2023-02-17 02:02:33,089: ERROR : Error waiting: (20047, b'DB-Lib error message 20047, severity 9:\nDBPROCESS is dead or not enabled\n')
...
, attempt #5
2023-02-17 02:12:41,536: INFO : retry: Giving up on wait
以上问题出现了两次,第一次出现时我以为是 pymssql
的 connection
超时被 server 主动中断了,于是我加上 redo
机制,希望在连接丢失后重新创建并使用,几天之后发生了同样的报错。
我非常纳闷,并在看到 GitHub 上的相似 issue 后怀疑是重试创建连接的方式有问题。
https://github.com/rails-sqlserver/activerecord-sqlserver-adapter/issues/402#issuecomment-1356793443
我又认真看了日志,试图找出一些蛛丝马迹。按照代码执行流程,下面是第一步的报错信息:
(20047, b'DB-Lib error message 20047, severity 9:\nDBPROCESS is dead or not enabled\n')
这是下一步 reconnect
的报错:
(20009, b'DB-Lib error message 20009, severity 9:\nUnable to connect: Adaptive Server is unavailable or does not exist (xxx.amazonaws.com.cn)\nNet-Lib error during Connection timed out (110)\nDB-Lib error message 20009, severity 9:\nUnable to connect: Adaptive Server is unavailable or does not exist (xxx.amazonaws.com.cn)\nNet-Lib error during Connection timed out (110)\n')

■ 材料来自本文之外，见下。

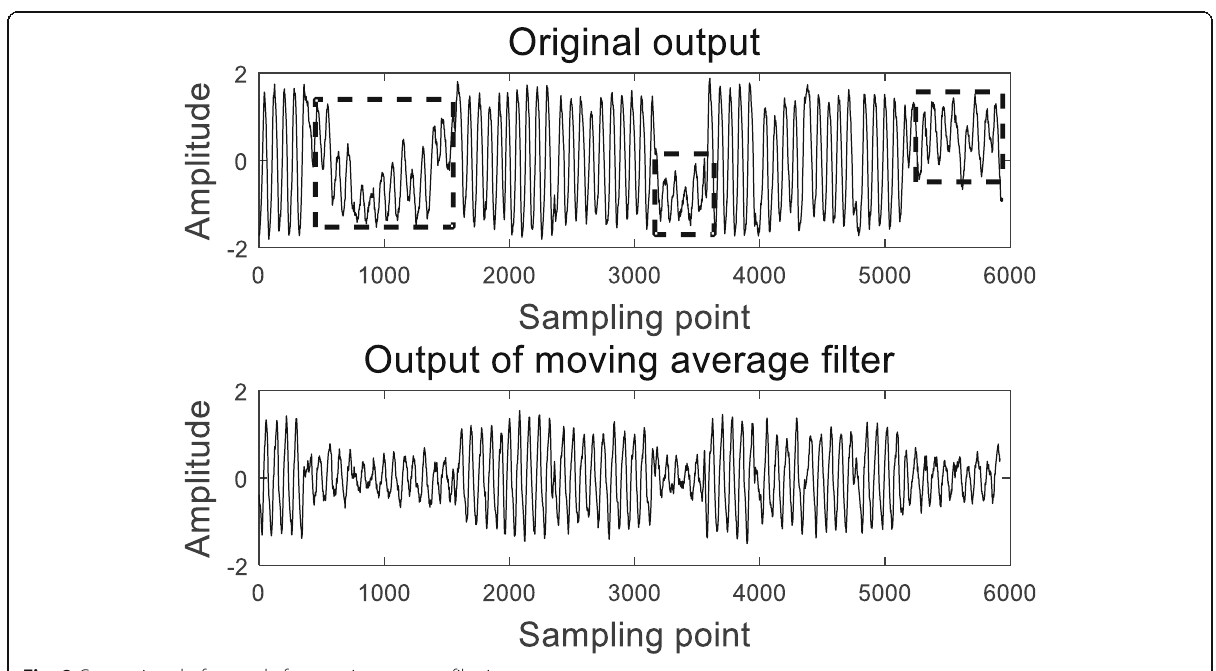
Fig. 8 Comparison before and after moving average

显然之前没有仔细看,虽然都是数据库连接的异常,但两次异常不能视之相同,第一次异常是数据库连接访问不到数据库了,第二次异常是连接超时(Connection timed out)。
先暂停去看异常 1,在官方文档中找到解释:
Task was initiated on server name: EC2AMAZ-ABCDEFG, current server name: EC2AMAZ-MNOPQRS. Cannot complete the task, please try again. Usually you’ll see this error when a task is in progress on a mirrored instance and a failover happens. The new principal or primary does not know about the task in progress. This error can also appear when the task is in progress and the underlying EC2 machine has been replaced with a different one. In either case, reissue the task to solve the error.

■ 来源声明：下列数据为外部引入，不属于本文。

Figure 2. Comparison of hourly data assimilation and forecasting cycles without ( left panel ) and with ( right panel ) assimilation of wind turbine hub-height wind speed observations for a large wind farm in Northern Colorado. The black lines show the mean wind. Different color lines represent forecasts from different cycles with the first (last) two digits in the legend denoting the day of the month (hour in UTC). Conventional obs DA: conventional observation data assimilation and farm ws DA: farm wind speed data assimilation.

Migrating Microsoft SQL Server Enterprise Workloads to Amazon RDS: Part 1 | AWS Database Blog
很让人意外,RDS 实例底层的 EC2 节点难道换了?我决定去 AWS RDS 控制台看一下。
💡 这里补充一点,此处失败的还原的任务是差异备份的还原(DIFFERENTIAL),分为两步,第一步还原全量备份的 bak 文件,第二步还原差异备份的 bak 文件,两步合在一起为一次完整的 SQLServer 差异还原。
首先注意到 RDS 实例开启了自动备份的功能。
可以从 events 中看到最近备份的记录。
我翻到 RDS 服务日志,看看发生了什么,有没有异常记录。
2023-02-17 02:34:16.42 Server Microsoft SQL Server 2016 (SP3) (KB5003279) - 13.0.6300.2 (X64)
Aug 7 2021 01:20:37
Copyright (c) Microsoft Corporation
Standard Edition (64-bit) on Windows Server 2016 Datacenter 10.0 <X64> (Build 14393: ) (Hypervisor)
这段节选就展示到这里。